Only the final stretch of the data is wanted: reproduce the line containing "- green-grey basin" and each line after it, exactly.

RAW DATA
•••••
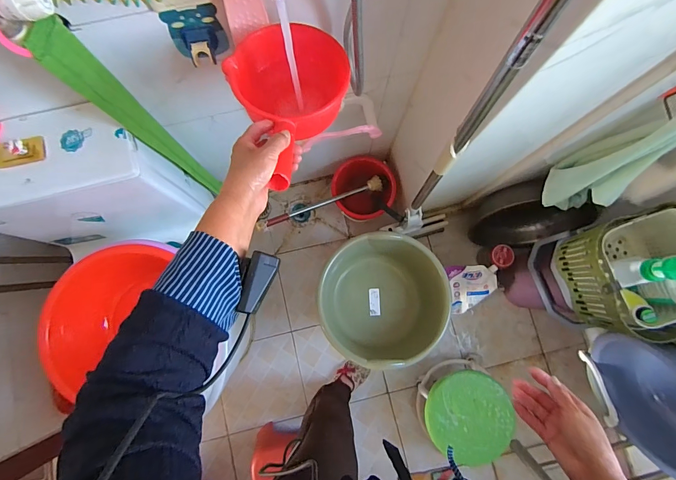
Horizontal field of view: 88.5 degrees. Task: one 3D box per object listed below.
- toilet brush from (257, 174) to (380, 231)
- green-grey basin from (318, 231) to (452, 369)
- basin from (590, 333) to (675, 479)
•••••
ANSWER
- green-grey basin from (318, 231) to (452, 369)
- basin from (590, 333) to (675, 479)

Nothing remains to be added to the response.